Sorry, the trigger is not failing, the trigger is just doing precisely what it was coded to do. The problem is the person coding the trigger doesn't understand transactions and concurrency controls and how the database works. By using the autonomous transaction to query the table - it is as if they started a brand new session to query that table. Of course that brand new session cannot see any changes made by not yet committed! Including the changes the trigger is trying to validate. This is PRECISELY why we have a mutating table constraint - your row level trigger is being fired as the rows are modified - if you were able to query the table in the trigger without the autonomous transaction - you would see the table half updated (and then what, what a MESS that would be). So, since Oracle is evil and prevents you from doing something bad here - you use an autonomous transaction - you get a consistent view of the table to be sure, but you cannot see the data you are trying to validate!!! That makes validation pretty hard.

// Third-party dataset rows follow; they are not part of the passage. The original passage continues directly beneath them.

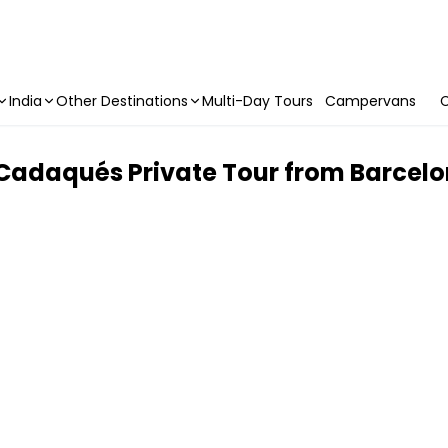
India
Other Destinations
Multi-Day Tours
Campervans
C
Cadaqués Private Tour from Barcel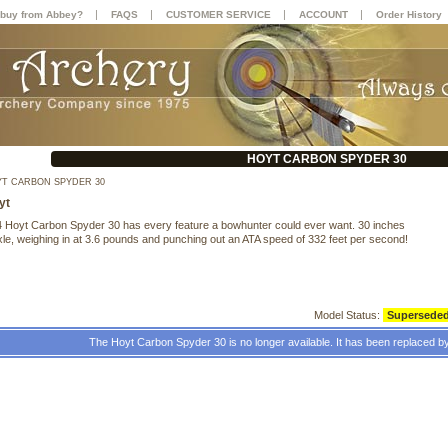
|
|
|
|
buy from Abbey?
FAQS
CUSTOMER SERVICE
ACCOUNT
Order History
HOYT CARBON SPYDER 30
T CARBON SPYDER 30
yt
 Hoyt Carbon Spyder 30 has every feature a bowhunter could ever want. 30 inches
xle, weighing in at 3.6 pounds and punching out an ATA speed of 332 feet per second!
Model Status:
Supersede
The Hoyt Carbon Spyder 30 is no longer available. It has been replaced b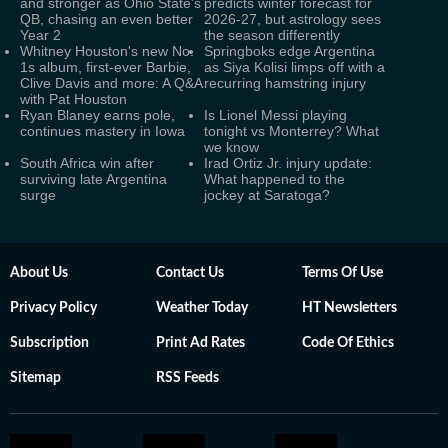
and stronger as Ohio State’s
predicts winter forecast for
QB, chasing an even better
2026-27, but astrology sees
Year 2
the season differently
Whitney Houston's new No.
Springboks edge Argentina
1s album, first-ever Barbie,
as Siya Kolisi limps off with a
Clive Davis and more: A Q&A
recurring hamstring injury
with Pat Houston
Ryan Blaney earns pole,
Is Lionel Messi playing
continues mastery in Iowa
tonight vs Monterrey? What
we know
South Africa win after
Irad Ortiz Jr. injury update:
surviving late Argentina
What happened to the
surge
jockey at Saratoga?
About Us
Contact Us
Terms Of Use
Privacy Policy
Weather Today
HT Newsletters
Subscription
Print Ad Rates
Code Of Ethics
Sitemap
RSS Feeds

Even if you did the "common mutating table constraint workaround" - by deferring your reads until the AFTER (not for each row) trigger, you cannot do this check in a trigger without LOCKING THE TABLE. You would have to serialize access in order to prevent two concurrent sessions from each creating a primary currency record at the same time.
I would prefer a two table solution here:
ops$tkyte%ORA11GR1> create table primary_currency
2 ( country varchar2(2) primary key,
3 currency varchar2(3)
4 )
5 organization index
6 /
Table created.
ops$tkyte%ORA11GR1> create table other_currencies
2 ( country varchar2(2),
3 currency varchar2(3),
4 constraint other_currencies_pk
5 primary key(country,currency),
6 constraint must_have_at_least_one_primary
7 foreign key(country)
8 references primary_currency(country)
9 )
10 organization index
11 /
Table created.
That solves the problem quite elegantly - and even enforces the complex "must have a primary currency" constraint if you implement the foreign key. However, if they were to keep this single table, then I would say:
drop your trigger.
and promise to never use autonomous transactions to avoid mutating table constraints (I said "mutating table CONSTRAINTS", not error - the error is you using an autonomous transaction to destroy your data integrity) ever again.
add:
create unique index only_one_can_be_primary on country_currency_ref
( case when is_primary_currency = 'Y' then country_code end );
I hate triggers
I hate autonomous transactions
I hate when others
If we removed those three things from PLSQL - we would solve 90% of all application bugs I think... No kidding. I know, in the right hands, they are powerful tools. However, they fall into the wrong hands far too often.